Western blot and mouse angiogenesis antibody array analysis. In preparation for Western blotting, HUVECs were harvested from confluent flasks and treated with human IgG or mouse anti-sera. Cells were lysed in RIPA buffer and stored at –20°C until Western blotting. Protein (25 μg) from brain homogenate or cell lysate prepared in RIPA buffer was analyzed by Western blotting, as previously described (31). Briefly, protein samples were electrophoresed on 8% SDS polyacrylamide gels and electrotransferred onto PVDF membranes. Immunodetections were carried out with anti-mouse phospho-AKT and total AKT antibodies. For the angiogenic array, brain homogenates were subjected to immuno­blotting, as recommended by the manufacturer (R&D System). Immobilized antigens were detected by chemiluminescence using horseradish peroxidase–conjugated secondary antibodies, an ECL kit (GE Healthcare), and autoradiography on Kodak film.

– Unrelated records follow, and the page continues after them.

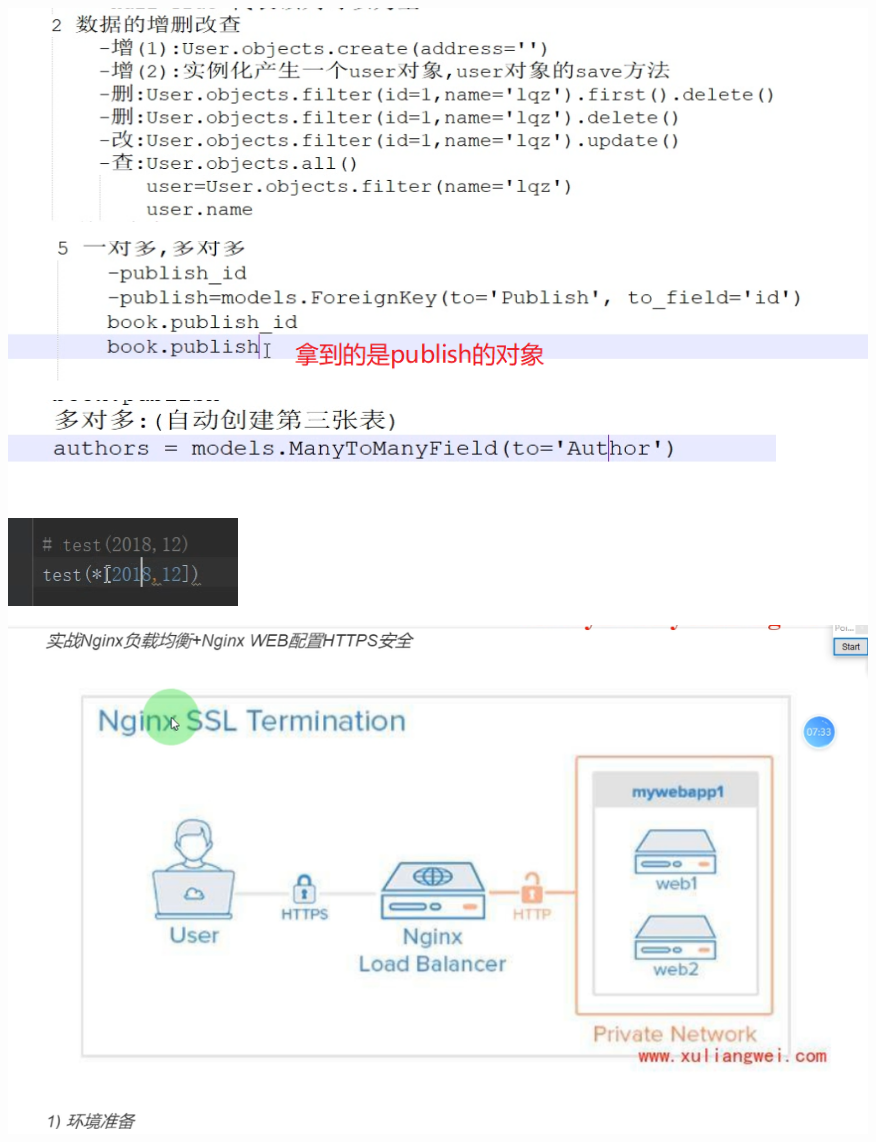 ![1552240266197](面试\1552240266197.png)

![1552240364006](面试\1552240364006.png)

![1552240438652](面试\1552240438652.png)

![1552242432301](面试\155224243201.png)

![1552324952431](面试\1552324952431.png)
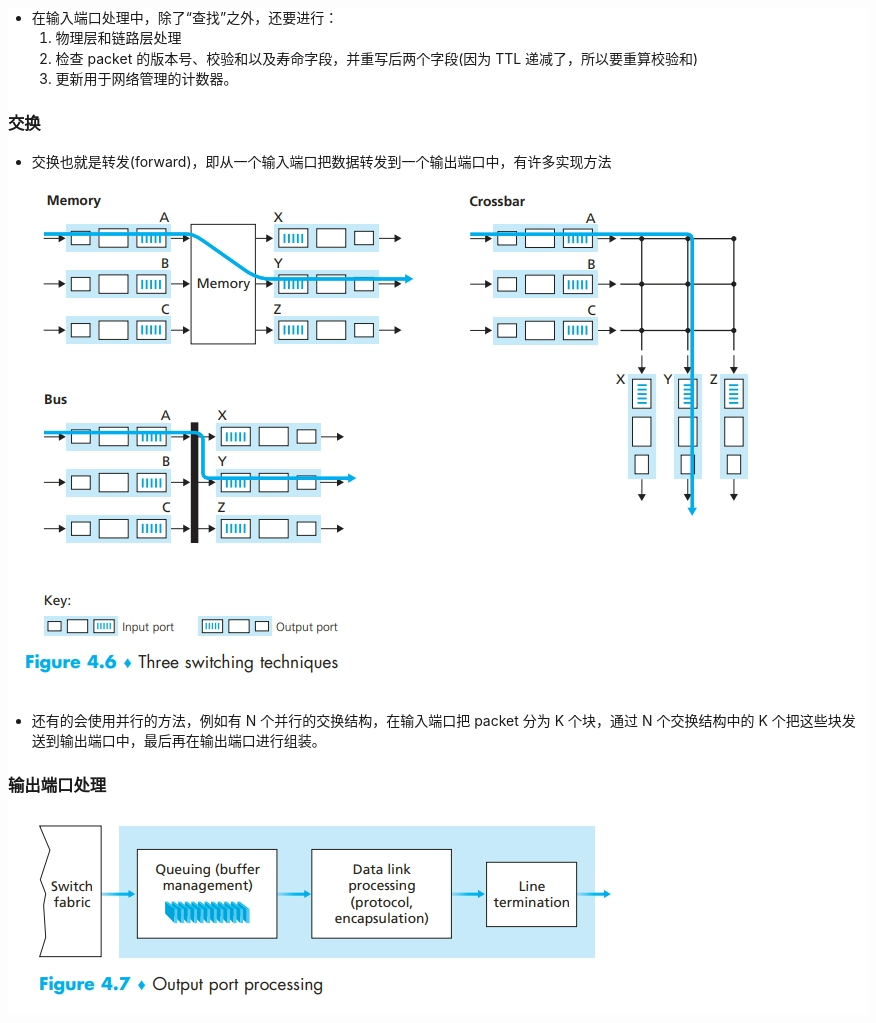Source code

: - 在输入端口处理中，除了“查找”之外，还要进行：
  1. 物理层和链路层处理
  2. 检查 packet 的版本号、校验和以及寿命字段，并重写后两个字段(因为 TTL 递减了，所以要重算校验和)
  3. 更新用于网络管理的计数器。

### 交换

- 交换也就是转发(forward)，即从一个输入端口把数据转发到一个输出端口中，有许多实现方法

![交换方法.png](./images/Chapter4-Net-Layer/交换方法.png)

- 还有的会使用并行的方法，例如有 N 个并行的交换结构，在输入端口把 packet 分为 K 个块，通过 N 个交换结构中的 K 个把这些块发送到输出端口中，最后再在输出端口进行组装。

### 输出端口处理

![输出端口处理.png](./images/Chapter4-Net-Layer/输出端口处理.png)
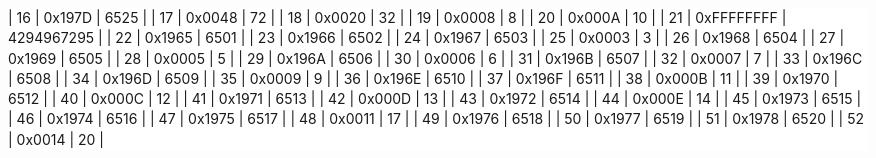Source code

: |      16 | 0x197D      |        6525 |
|      17 | 0x0048      |          72 |
|      18 | 0x0020      |          32 |
|      19 | 0x0008      |           8 |
|      20 | 0x000A      |          10 |
|      21 | 0xFFFFFFFF  |  4294967295 |
|      22 | 0x1965      |        6501 |
|      23 | 0x1966      |        6502 |
|      24 | 0x1967      |        6503 |
|      25 | 0x0003      |           3 |
|      26 | 0x1968      |        6504 |
|      27 | 0x1969      |        6505 |
|      28 | 0x0005      |           5 |
|      29 | 0x196A      |        6506 |
|      30 | 0x0006      |           6 |
|      31 | 0x196B      |        6507 |
|      32 | 0x0007      |           7 |
|      33 | 0x196C      |        6508 |
|      34 | 0x196D      |        6509 |
|      35 | 0x0009      |           9 |
|      36 | 0x196E      |        6510 |
|      37 | 0x196F      |        6511 |
|      38 | 0x000B      |          11 |
|      39 | 0x1970      |        6512 |
|      40 | 0x000C      |          12 |
|      41 | 0x1971      |        6513 |
|      42 | 0x000D      |          13 |
|      43 | 0x1972      |        6514 |
|      44 | 0x000E      |          14 |
|      45 | 0x1973      |        6515 |
|      46 | 0x1974      |        6516 |
|      47 | 0x1975      |        6517 |
|      48 | 0x0011      |          17 |
|      49 | 0x1976      |        6518 |
|      50 | 0x1977      |        6519 |
|      51 | 0x1978      |        6520 |
|      52 | 0x0014      |          20 |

Statistics. Data shown are mean ± SEM. Statistical comparisons were made using an unpaired, 2-tailed Student’s t test or 1-way ANOVA followed by Bonferroni’s post-hoc test, as appropriate. Densitometry and immunofluorescence analysis was performed using ImageJ software, and values were normalized to internal control or total AKT. Differences were considered statistically significant at P < 0.05.

Study approval. All mice were housed in the St. Michael’s Hospital Research Vivarium after the protocol was approved by the animal care committee.